By Matthew Davis
BBC News, Washington
Accusations that Bolton is a serial bully are being investigated
US President George W Bush's controversial nomination of John Bolton to be his man at the United Nations has hit more turbulence.
New allegations have surfaced about Mr Bolton's past conduct, while critics in Congress are weighing into an unusually personal and protracted nomination process.
Despite robust support from the White House, doubts are growing over whether Mr Bolton will be confirmed in the role - which had seemed almost certain a week ago.
One of the most damaging developments came from a former US ambassador to South Korea who told the Senate committee investigating Mr Bolton's past how the pair had two undiplomatic rows in 2003.
Thomas Hubbard told the BBC Mr Bolton had misrepresented his views over a controversial speech on North Korea in July 2003.
In the speech, Mr Bolton described North Korean leader Kim Jong-il as a "tyrannical dictator" and the country as a "hellish nightmare" for its people.
Pyongyang was incensed, labelling him "human scum" and refused to continue negotiating with him.
Yale Law School graduate
As assistant secretary of state under George Bush senior, helped organise anti-Saddam alliance
Made under-secretary of state for arms control and international security in May 2001
In July 2003, condemned North Korean leader Kim Jong-il for living like royalty while people lived in "hellish nightmare"
Mr Hubbard said he had contacted the Senate Foreign Relations Committee to "set the record straight" after Mr Bolton told them he had cleared the speech with the "appropriate bureaucracy".
"I had told him to tone it down as it used highly incendiary language about the North Korean leader - he did not do that," he said.
The former diplomat also said he told investigators about an occasion when Mr Bolton had put the phone down on him after learning Mr Hubbard had not arranged for him to meet the president-elect of South Korea.
"He then cancelled a dinner that I was supposed to host for him," Mr Hubbard told the BBC.
'Too close to call'
Last week, senators had looked set to vote along party lines and send Mr Bolton's nomination to the full Senate.
But in a surprise move, the committee delayed the vote until 12 May to allow more time to investigate Mr Bolton's management style after several Republican senators expressed concerns.

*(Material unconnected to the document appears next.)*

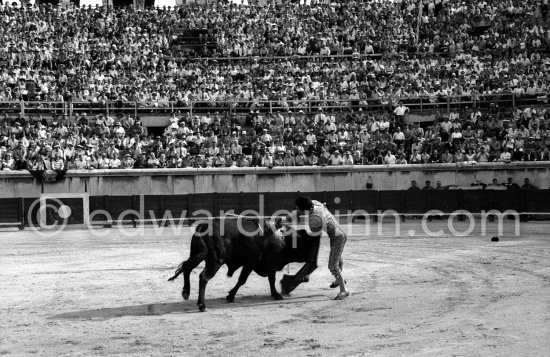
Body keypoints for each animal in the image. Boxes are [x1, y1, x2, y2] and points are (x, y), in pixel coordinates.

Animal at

Conventionally, senators give the president the benefit of the doubt over nominations to the executive branch or to his diplomatic team.
Mr Bolton has said he will only respond to allegations to the committee itself, but in the meantime he is being forced to weather the storm.
Even senior Republicans are publicly questioning the nomination.
Senator Arlen Specter told CNN the odds on Mr Bolton being confirmed were "too close to call".
Linda Chavez, a former official in the Reagan and elder George Bush administrations, was even more pessimistic, telling CBS: "If I were betting now, I would bet that he's not going to make it."
Former US Secretary of State Colin Powell has also waded into the controversy.
The Washington Post, citing Republican sources, said Mr Powell had described Mr Bolton as an intelligent, but problematic government official in conversations with two senators on the committee.
Mr Powell's spokeswoman Peggy Cifrino confirmed only that Mr Powell had returned calls from senators about Mr Bolton.
While Mr Bolton has angered liberals with prior attacks on the UN, critics accuse the Democrats of using the accusations over his personal approach as weapons in a political battle to thwart the nomination.
White House spokeswoman Dana Perino said: "People are demanding reform at the United Nations, and John Bolton is the right person to help bring about much needed changes.
"He is smart, passionate, blunt and occasionally gruff - those are qualities required for an agent of change to get things done."
In the UK, the Foreign Office denied reports that Foreign Secretary Jack Straw had complained to Mr Powell about Mr Bolton's handling of nuclear negotiations with Iran.
Newsweek magazine cited an unnamed administration official who said he heard the conversation at a meeting in London in November 2003.
The Foreign Office said Mr Straw had "no recollection whatsoever about the incident".
"We have worked very closely with John Bolton in the past - I think what we are seeing is a storm in a teacup," an official told the BBC.